» **Aim of the task**
Pick up the forum post below about feeling out of place in Adelaide and continue it from its final sentence.

» **Exercise text**
=-=-=-=-=

How goes it, everyone? I'm sort of an unknown member here as I don't go on this forum very often, but I hope that some of you can give me some thoughts or words of advice on what I'm going through. Of course, being an INTP myself, I'd love to get some opinions or ideas from fellow INTPs. However, advice from anyone is greatly appreciated.
I've lived in a city called Adelaide, here in Australia, for about 22 years. I've lived in Sydney and the Gold Coast here too, but as mentioned above, I've lived most of my life so far in Adelaide; I pretty much grew up here.
I've always considered this place to be incredibly dull, but I always used to say to myself, "You'll get used to it." I haven't gotten used to it, I never have, but the issue is much more than that now. I've realised that I hate it. There's this prejudiced, elitist, conformist and somewhat racist undertone in this city that I absolutely f****** hate, and I'm not the only person here with this belief. In a city of 1 million inhabitants that seems to still be stuck in the 90s and that is cold and deceitfully aggressive towards anything new, this abovementioned multi-dimensional undertone infects the overwhelming majority. You can 'refuse and resist', but I've become mentally drained from doing that for so long. There are too few here of what I consider to be my kind of people -- open-minded, unassuming, genuine and cultured people, whether introverted and down-to-earth or outgoing and exuberant. I have two friends here, but they don't see things as I do (they are more like old acquaintances). Most of the few friends that I have are from other parts of the globe.

=-=-=-=-=

(Saved data entries)
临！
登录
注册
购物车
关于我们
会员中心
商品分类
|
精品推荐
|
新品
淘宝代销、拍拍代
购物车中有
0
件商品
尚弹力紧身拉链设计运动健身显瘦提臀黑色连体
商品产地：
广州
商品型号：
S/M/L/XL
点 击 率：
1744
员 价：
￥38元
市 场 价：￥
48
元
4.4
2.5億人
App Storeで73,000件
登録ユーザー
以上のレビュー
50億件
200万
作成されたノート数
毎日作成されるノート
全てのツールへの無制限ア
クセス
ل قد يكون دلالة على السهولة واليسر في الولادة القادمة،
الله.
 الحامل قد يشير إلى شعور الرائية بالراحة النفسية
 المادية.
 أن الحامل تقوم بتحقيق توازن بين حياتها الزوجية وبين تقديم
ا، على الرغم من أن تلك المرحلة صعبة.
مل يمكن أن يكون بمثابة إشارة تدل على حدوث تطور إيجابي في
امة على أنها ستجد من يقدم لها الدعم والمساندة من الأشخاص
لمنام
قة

=-=-=-=-=

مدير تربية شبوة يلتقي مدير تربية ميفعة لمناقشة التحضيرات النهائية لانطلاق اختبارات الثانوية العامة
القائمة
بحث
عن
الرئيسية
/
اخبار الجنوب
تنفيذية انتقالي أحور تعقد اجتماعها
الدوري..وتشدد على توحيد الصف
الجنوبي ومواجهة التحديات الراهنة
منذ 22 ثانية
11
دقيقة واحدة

=-=-=-=-=

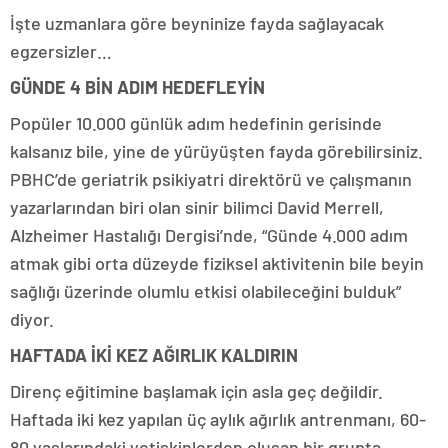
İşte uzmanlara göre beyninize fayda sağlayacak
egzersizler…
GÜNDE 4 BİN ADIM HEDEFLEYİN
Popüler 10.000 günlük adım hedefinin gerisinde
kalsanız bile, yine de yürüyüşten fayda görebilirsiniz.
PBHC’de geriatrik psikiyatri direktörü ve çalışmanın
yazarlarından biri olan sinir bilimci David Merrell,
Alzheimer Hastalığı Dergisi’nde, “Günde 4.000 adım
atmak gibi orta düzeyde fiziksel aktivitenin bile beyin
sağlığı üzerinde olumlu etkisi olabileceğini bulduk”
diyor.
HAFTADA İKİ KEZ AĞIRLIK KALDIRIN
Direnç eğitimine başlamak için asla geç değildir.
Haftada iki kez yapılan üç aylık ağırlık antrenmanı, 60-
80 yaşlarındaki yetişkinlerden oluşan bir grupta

=-=-=-=-=

» **Solved exercise**
I very, very rarely get depressed, but the last couple of weeks have been hell. The worst has come at night, when I realise that I can't sleep; it's hard to explain, but I feel like I'm short of breath and suffocating. My mum passed away in 2008, in her mid 50s, and I felt broken; this may sound bad, but as terrible as I felt then, I think that I may actually feel worse now. When I reflect on my time here, I can confidently say that this city has been one long nightmare for me. I want out.
I have been studying my options to get out of here (out of this city as well as the country), which is something that I'll continue to do for the remainder of the year. For a couple of months now, I've felt like I want and need a totally fresh start in what I guess is the next, emerging phase of my life. In some ways, I am fortunate that I hold two internationally recognised degrees from well respected Australian universities -- I have a BA in Social Work and an MA in Teaching (In addition, I've done courses in sociology and logic, and I've also worked as a tutor for 1 year). I have looked at moving to the US for work (in teaching) for 1-2 years, and then see how I go from there.
I'm realistic about this, and I know that I'd need to remain here for another 12-18 months to work and save in order to make the transition; the thought of leaving this hell hole, I am sure, would be the only thing keeping me motivated.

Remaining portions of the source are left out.